Intel AutoRound Boosts Speed and Efficiency of Quantized LLM Models on Intel GPUs and CUDA Devices, Cresent Island with FP8, MXFP8, and MXFP4 Unveiled
Intel’s groundbreaking technology is setting a new standard in the world of Large Language Models (LLMs) with its innovative post-training quantization algorithm, AutoRound. This advancement promises enhanced efficiency and speed, optimizing LLM delivery across Intel’s extensive range of CPUs and GPUs. Moreover, the upcoming Crescent Island is set to support the latest quantization formats, MXFP8 and MXFP4.
Revolutionizing LLM Performance with AutoRound
Intel’s AutoRound, a cutting-edge post‑training quantization (PTQ) algorithm, has been integrated into LLM Compressor to elevate model performance. This collaboration ensures:
- Improved accuracy for low bit-width quantization
- Streamlined tuning process requiring only hundreds of steps
- Zero added inference overhead
- Effortless compatibility with compressed-tensors, enabling direct serving in vLLM
- Easy workflow: quantize and serve models with minimal code
Intel’s AutoRound is a pivotal advancement that minimizes output reconstruction errors, optimizing rounding and clipping for LLMs and VLMs.

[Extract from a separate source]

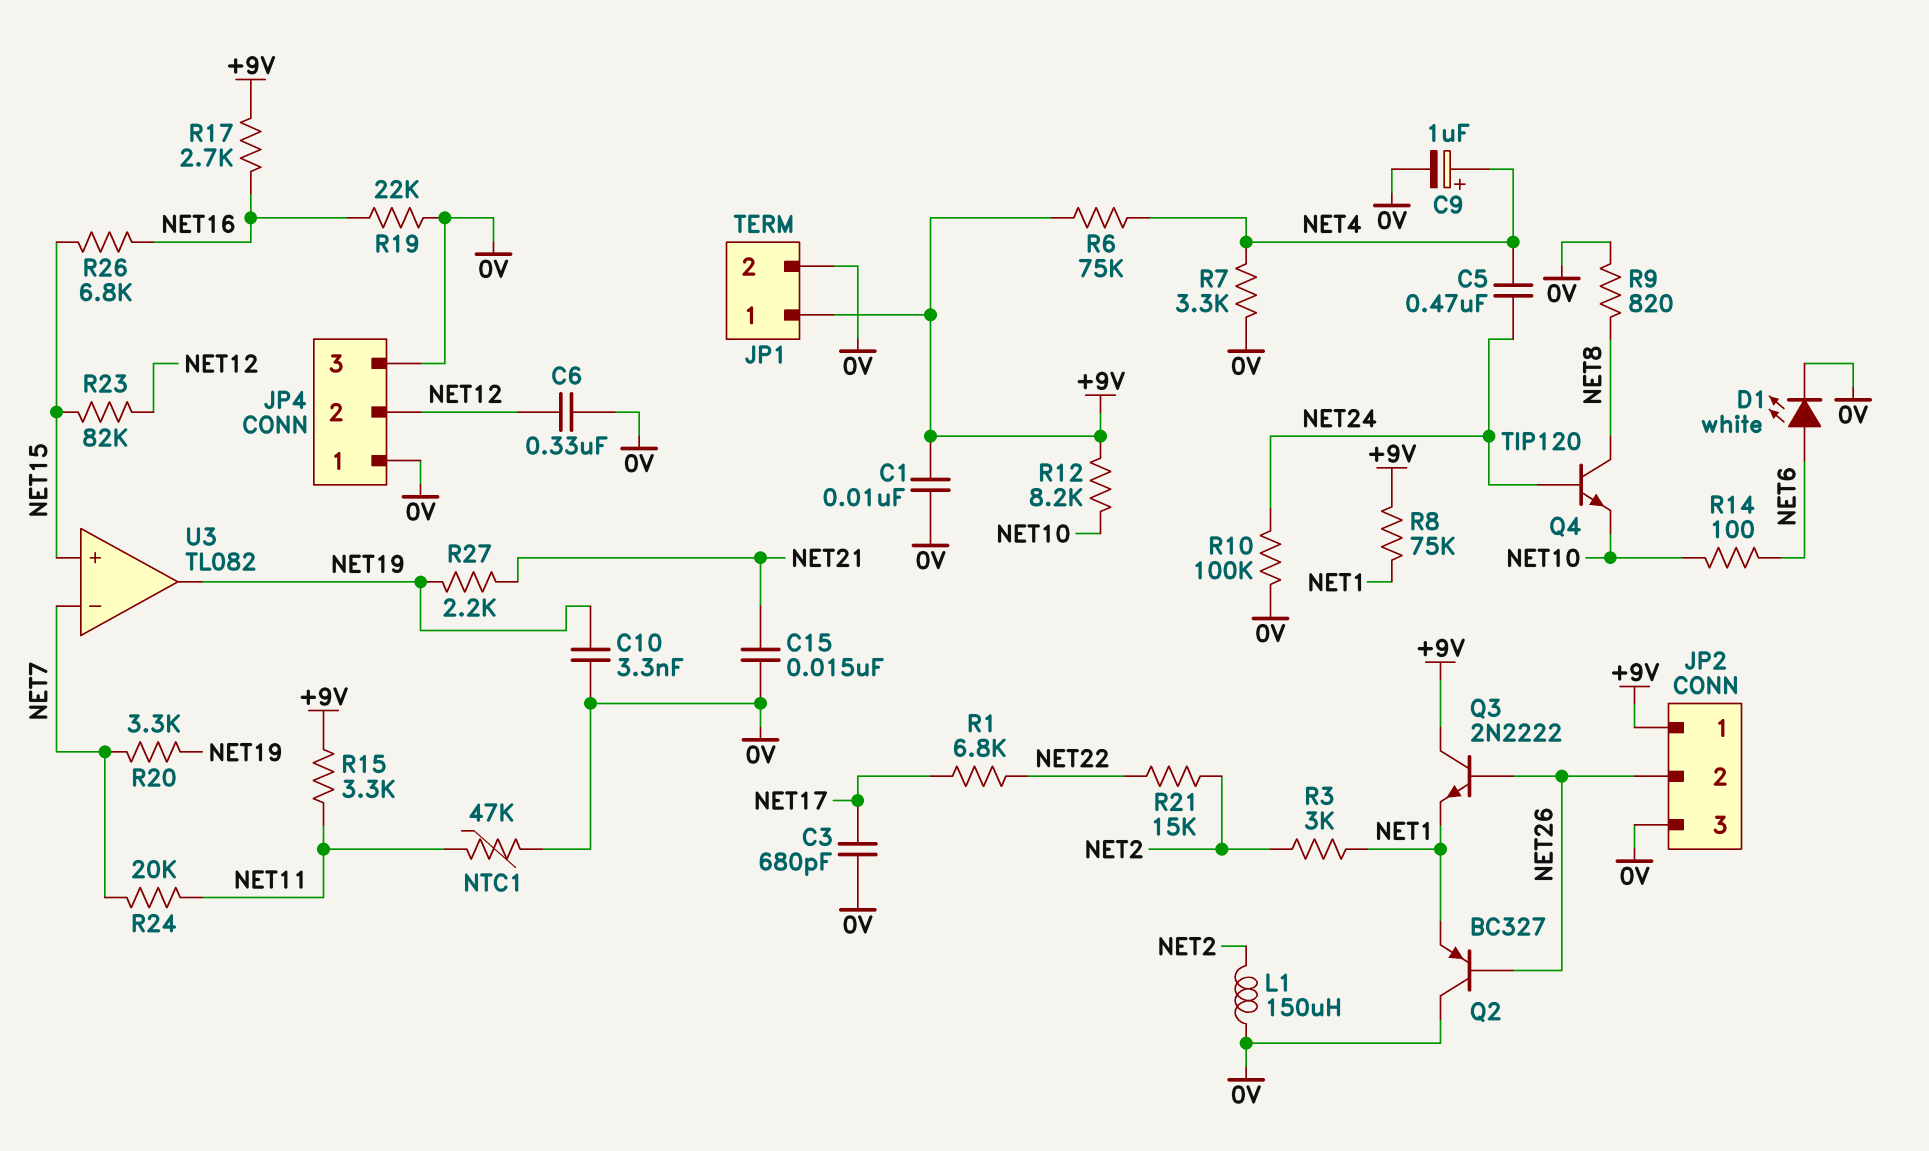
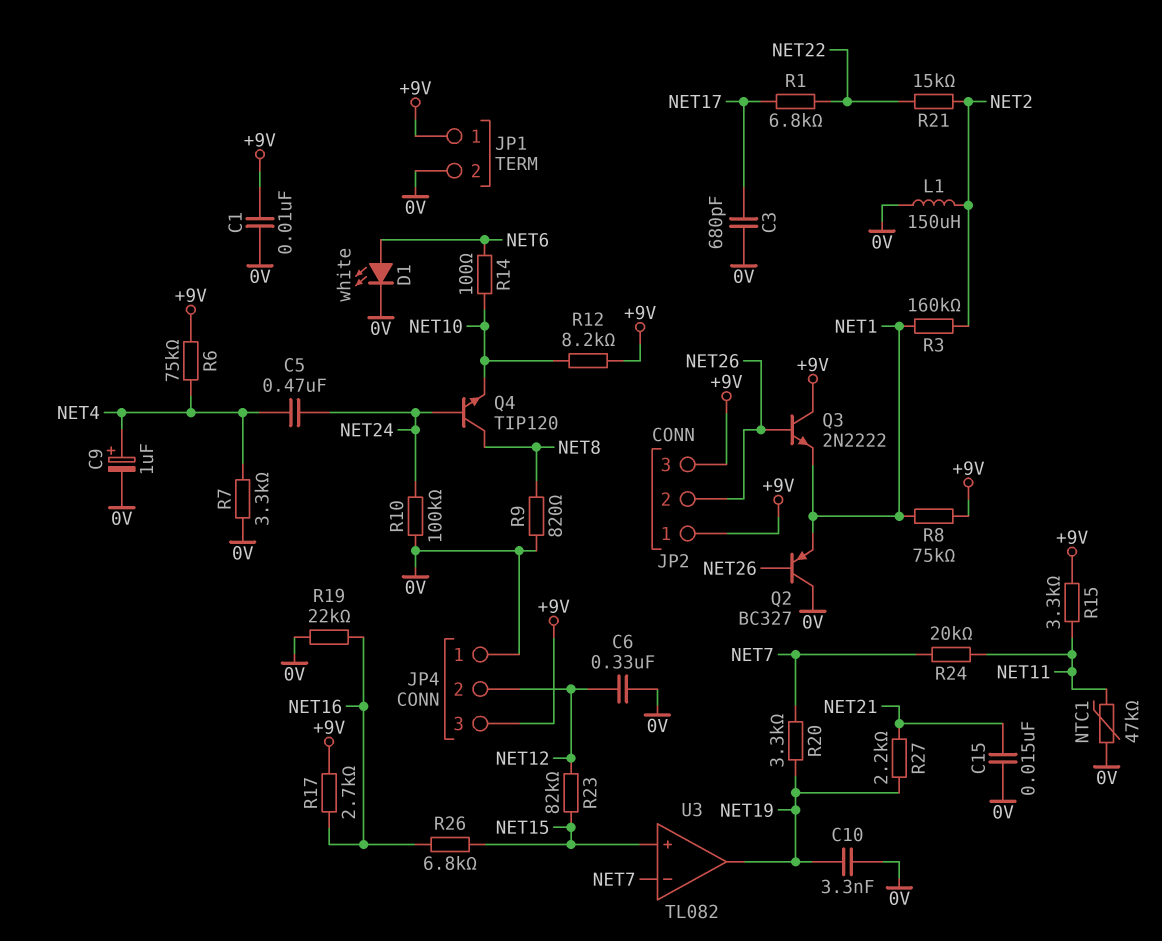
JP2 pin 3: 0V -> +9V
JP4 pin 3: 0V -> +9V
R3: 3k (NET1, NET2) -> 160k (NET1, NET2)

Key Features and Capabilities of AutoRound
AutoRound is an advanced PTQ algorithm designed to enhance Large Language Models (LLMs) and Vision-Language Models (VLMs). It introduces three trainable parameters per quantized tensor—v (rounding offset), α, and β (clipping range controls). By sequential processing and signed gradient descent, it optimizes both rounding and clipping, thus reducing output reconstruction errors.

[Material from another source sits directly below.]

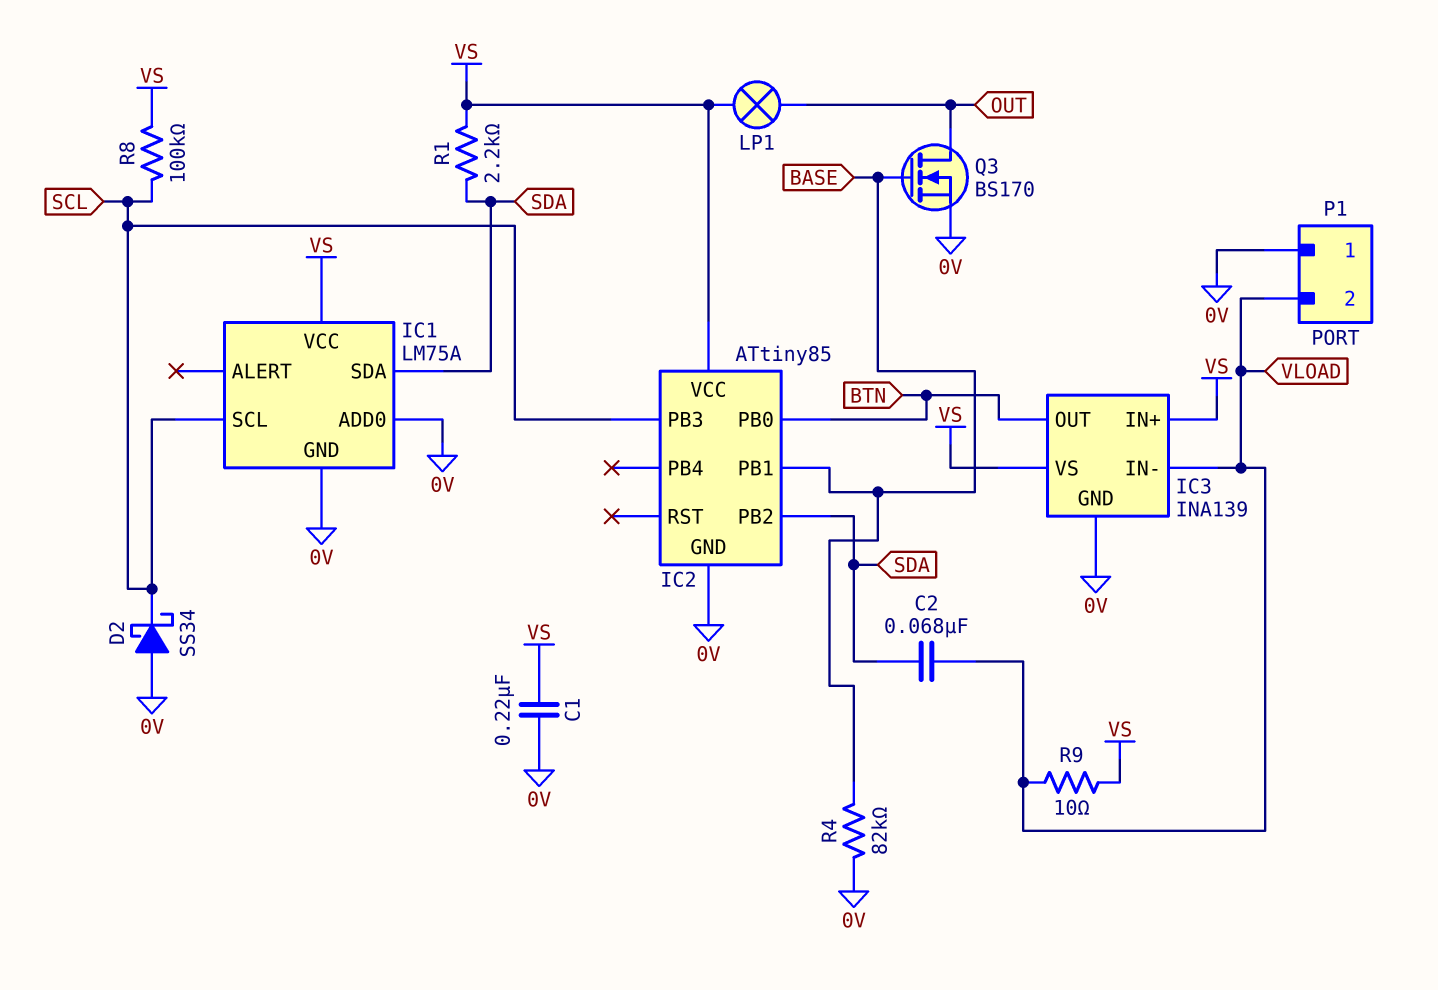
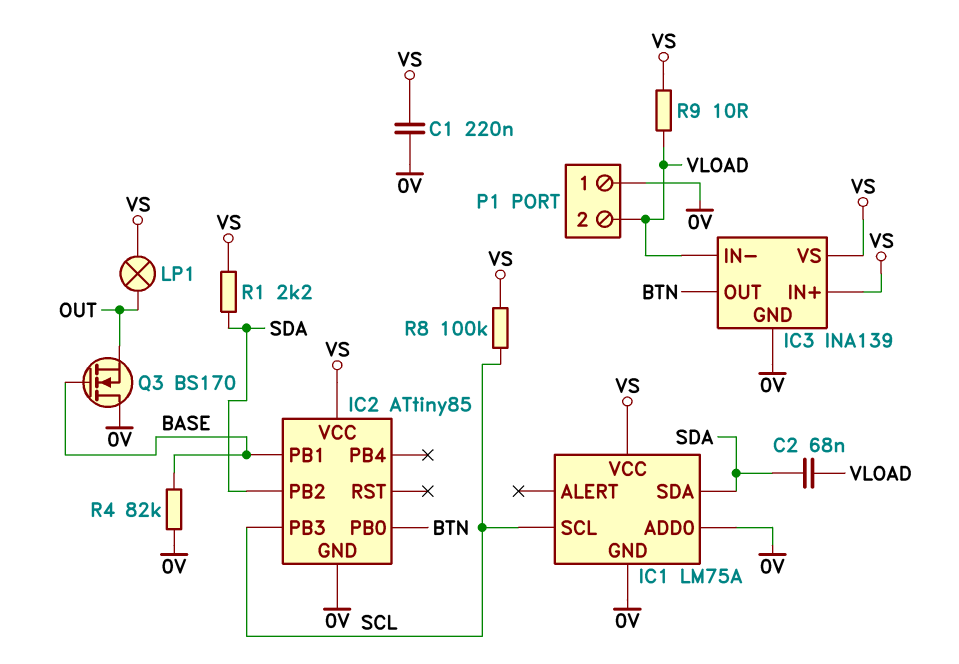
D2: schottky SS34 (A 0V, K SCL) -> none
Q3: NMOS BS170 (G BASE, D OUT, S 0V) -> NMOS BS170 (G BASE, D 0V, S OUT)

The core strengths of AutoRound include:
- Exceptional accuracy, particularly at very low bit‑widths
- Support for multiple data types: W4A16, MXFP8, MXFP4, FP8, NVFP4, and more
- Mixed‑bit, layer‑wise precision search for a balance between accuracy and efficiency
- Application across both LLMs and VLMs
This technology enables the use of quantized models in a variety of low‑bit formats, accelerating inference on Intel Xeon processors, Intel Gaudi AI accelerators, Intel Data Center GPUs, and Intel Arc B‑Series Graphics, along with CUDA-based GPUs.
Looking Ahead: Next-Gen Support and Beyond
As Intel looks to the future, it’s integrating native support for formats like FP8, MXFP8, and MXFP4 in its upcoming Intel Data Center GPU, codenamed Crescent Island. With AutoRound, quantized models are poised to leverage these formats for seamless scaling across Intel’s AI hardware lineup, bridging the gap between algorithmic advancements and practical deployment.